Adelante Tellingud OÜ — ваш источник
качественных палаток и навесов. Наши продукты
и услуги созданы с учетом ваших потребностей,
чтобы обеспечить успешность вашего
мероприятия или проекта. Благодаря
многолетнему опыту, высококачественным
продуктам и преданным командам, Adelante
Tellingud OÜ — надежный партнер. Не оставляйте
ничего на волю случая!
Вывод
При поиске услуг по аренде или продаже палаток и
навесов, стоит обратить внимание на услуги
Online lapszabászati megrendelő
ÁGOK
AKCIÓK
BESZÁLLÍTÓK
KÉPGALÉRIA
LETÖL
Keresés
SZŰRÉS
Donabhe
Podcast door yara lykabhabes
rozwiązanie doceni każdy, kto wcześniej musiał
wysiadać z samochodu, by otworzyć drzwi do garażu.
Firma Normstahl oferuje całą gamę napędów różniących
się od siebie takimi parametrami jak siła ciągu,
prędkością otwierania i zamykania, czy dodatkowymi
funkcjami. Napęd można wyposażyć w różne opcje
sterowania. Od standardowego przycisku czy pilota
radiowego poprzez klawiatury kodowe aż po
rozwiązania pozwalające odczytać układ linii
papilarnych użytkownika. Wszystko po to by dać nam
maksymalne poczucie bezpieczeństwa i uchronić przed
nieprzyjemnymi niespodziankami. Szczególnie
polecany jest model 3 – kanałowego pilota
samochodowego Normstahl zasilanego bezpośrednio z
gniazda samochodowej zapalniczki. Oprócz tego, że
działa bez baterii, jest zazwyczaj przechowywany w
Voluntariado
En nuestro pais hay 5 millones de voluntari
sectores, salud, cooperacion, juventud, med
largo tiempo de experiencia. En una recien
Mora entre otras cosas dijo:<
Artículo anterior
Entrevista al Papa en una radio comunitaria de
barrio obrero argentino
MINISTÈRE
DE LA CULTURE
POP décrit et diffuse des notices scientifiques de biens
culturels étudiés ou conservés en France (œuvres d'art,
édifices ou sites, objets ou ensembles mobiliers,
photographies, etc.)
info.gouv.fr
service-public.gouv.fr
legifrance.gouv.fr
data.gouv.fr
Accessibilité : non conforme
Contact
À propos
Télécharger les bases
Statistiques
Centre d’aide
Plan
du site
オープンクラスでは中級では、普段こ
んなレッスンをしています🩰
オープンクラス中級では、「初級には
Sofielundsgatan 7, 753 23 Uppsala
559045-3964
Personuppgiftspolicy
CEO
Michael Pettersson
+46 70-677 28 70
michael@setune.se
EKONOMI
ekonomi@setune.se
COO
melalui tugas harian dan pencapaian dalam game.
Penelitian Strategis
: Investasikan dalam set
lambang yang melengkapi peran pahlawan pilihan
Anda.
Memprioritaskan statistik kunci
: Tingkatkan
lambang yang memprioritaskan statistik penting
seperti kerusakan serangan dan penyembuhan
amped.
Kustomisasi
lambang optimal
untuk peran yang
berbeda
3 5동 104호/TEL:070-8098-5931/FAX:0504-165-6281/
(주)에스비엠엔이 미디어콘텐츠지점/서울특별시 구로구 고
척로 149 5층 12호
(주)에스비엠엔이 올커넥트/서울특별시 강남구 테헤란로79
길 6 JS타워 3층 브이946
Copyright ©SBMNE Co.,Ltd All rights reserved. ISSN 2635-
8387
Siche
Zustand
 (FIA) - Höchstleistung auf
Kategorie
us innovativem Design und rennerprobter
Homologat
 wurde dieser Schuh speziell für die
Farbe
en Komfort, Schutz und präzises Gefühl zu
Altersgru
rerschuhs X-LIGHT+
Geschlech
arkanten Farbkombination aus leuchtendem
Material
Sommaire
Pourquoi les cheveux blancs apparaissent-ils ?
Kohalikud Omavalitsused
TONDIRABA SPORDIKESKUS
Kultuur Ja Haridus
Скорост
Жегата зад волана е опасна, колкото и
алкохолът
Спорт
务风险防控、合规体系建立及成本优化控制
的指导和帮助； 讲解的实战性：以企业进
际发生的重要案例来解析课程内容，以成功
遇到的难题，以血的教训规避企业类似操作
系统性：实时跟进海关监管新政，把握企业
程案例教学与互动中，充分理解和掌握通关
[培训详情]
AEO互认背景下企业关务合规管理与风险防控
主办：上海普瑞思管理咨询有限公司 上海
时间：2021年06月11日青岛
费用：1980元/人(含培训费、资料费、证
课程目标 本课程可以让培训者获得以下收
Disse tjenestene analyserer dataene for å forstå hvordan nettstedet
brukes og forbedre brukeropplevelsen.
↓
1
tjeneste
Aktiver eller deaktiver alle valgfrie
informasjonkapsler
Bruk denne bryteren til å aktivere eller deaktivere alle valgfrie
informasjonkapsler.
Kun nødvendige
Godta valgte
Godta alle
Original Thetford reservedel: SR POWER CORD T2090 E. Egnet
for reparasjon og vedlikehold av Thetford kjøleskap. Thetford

§ **Exercise**:
Would you return each entry exactly as it reads?

§ **Response**:
Adelante Tellingud OÜ — ваш источник
качественных палаток и навесов. Наши продукты
и услуги созданы с учетом ваших потребностей,
чтобы обеспечить успешность вашего
мероприятия или проекта. Благодаря
многолетнему опыту, высококачественным
продуктам и преданным командам, Adelante
Tellingud OÜ — надежный партнер. Не оставляйте
ничего на волю случая!
Вывод
При поиске услуг по аренде или продаже палаток и
навесов, стоит обратить внимание на услуги
Online lapszabászati megrendelő
ÁGOK
AKCIÓK
BESZÁLLÍTÓK
KÉPGALÉRIA
LETÖL
Keresés
SZŰRÉS
Donabhe
Podcast door yara lykabhabes
rozwiązanie doceni każdy, kto wcześniej musiał
wysiadać z samochodu, by otworzyć drzwi do garażu.
Firma Normstahl oferuje całą gamę napędów różniących
się od siebie takimi parametrami jak siła ciągu,
prędkością otwierania i zamykania, czy dodatkowymi
funkcjami. Napęd można wyposażyć w różne opcje
sterowania. Od standardowego przycisku czy pilota
radiowego poprzez klawiatury kodowe aż po
rozwiązania pozwalające odczytać układ linii
papilarnych użytkownika. Wszystko po to by dać nam
maksymalne poczucie bezpieczeństwa i uchronić przed
nieprzyjemnymi niespodziankami. Szczególnie
polecany jest model 3 – kanałowego pilota
samochodowego Normstahl zasilanego bezpośrednio z
gniazda samochodowej zapalniczki. Oprócz tego, że
działa bez baterii, jest zazwyczaj przechowywany w
Voluntariado
En nuestro pais hay 5 millones de voluntari
sectores, salud, cooperacion, juventud, med
largo tiempo de experiencia. En una recien
Mora entre otras cosas dijo:<
Artículo anterior
Entrevista al Papa en una radio comunitaria de
barrio obrero argentino
MINISTÈRE
DE LA CULTURE
POP décrit et diffuse des notices scientifiques de biens
culturels étudiés ou conservés en France (œuvres d'art,
édifices ou sites, objets ou ensembles mobiliers,
photographies, etc.)
info.gouv.fr
service-public.gouv.fr
legifrance.gouv.fr
data.gouv.fr
Accessibilité : non conforme
Contact
À propos
Télécharger les bases
Statistiques
Centre d’aide
Plan
du site
オープンクラスでは中級では、普段こ
んなレッスンをしています🩰
オープンクラス中級では、「初級には
Sofielundsgatan 7, 753 23 Uppsala
559045-3964
Personuppgiftspolicy
CEO
Michael Pettersson
+46 70-677 28 70
michael@setune.se
EKONOMI
ekonomi@setune.se
COO
melalui tugas harian dan pencapaian dalam game.
Penelitian Strategis
: Investasikan dalam set
lambang yang melengkapi peran pahlawan pilihan
Anda.
Memprioritaskan statistik kunci
: Tingkatkan
lambang yang memprioritaskan statistik penting
seperti kerusakan serangan dan penyembuhan
amped.
Kustomisasi
lambang optimal
untuk peran yang
berbeda
3 5동 104호/TEL:070-8098-5931/FAX:0504-165-6281/
(주)에스비엠엔이 미디어콘텐츠지점/서울특별시 구로구 고
척로 149 5층 12호
(주)에스비엠엔이 올커넥트/서울특별시 강남구 테헤란로79
길 6 JS타워 3층 브이946
Copyright ©SBMNE Co.,Ltd All rights reserved. ISSN 2635-
8387
Siche
Zustand
 (FIA) - Höchstleistung auf
Kategorie
us innovativem Design und rennerprobter
Homologat
 wurde dieser Schuh speziell für die
Farbe
en Komfort, Schutz und präzises Gefühl zu
Altersgru
rerschuhs X-LIGHT+
Geschlech
arkanten Farbkombination aus leuchtendem
Material
Sommaire
Pourquoi les cheveux blancs apparaissent-ils ?
Kohalikud Omavalitsused
TONDIRABA SPORDIKESKUS
Kultuur Ja Haridus
Скорост
Жегата зад волана е опасна, колкото и
алкохолът
Спорт
务风险防控、合规体系建立及成本优化控制
的指导和帮助； 讲解的实战性：以企业进
际发生的重要案例来解析课程内容，以成功
遇到的难题，以血的教训规避企业类似操作
系统性：实时跟进海关监管新政，把握企业
程案例教学与互动中，充分理解和掌握通关
[培训详情]
AEO互认背景下企业关务合规管理与风险防控
主办：上海普瑞思管理咨询有限公司 上海
时间：2021年06月11日青岛
费用：1980元/人(含培训费、资料费、证
课程目标 本课程可以让培训者获得以下收
Disse tjenestene analyserer dataene for å forstå hvordan nettstedet
brukes og forbedre brukeropplevelsen.
↓
1
tjeneste
Aktiver eller deaktiver alle valgfrie
informasjonkapsler
Bruk denne bryteren til å aktivere eller deaktivere alle valgfrie
informasjonkapsler.
Kun nødvendige
Godta valgte
Godta alle
Original Thetford reservedel: SR POWER CORD T2090 E. Egnet
for reparasjon og vedlikehold av Thetford kjøleskap. Thetford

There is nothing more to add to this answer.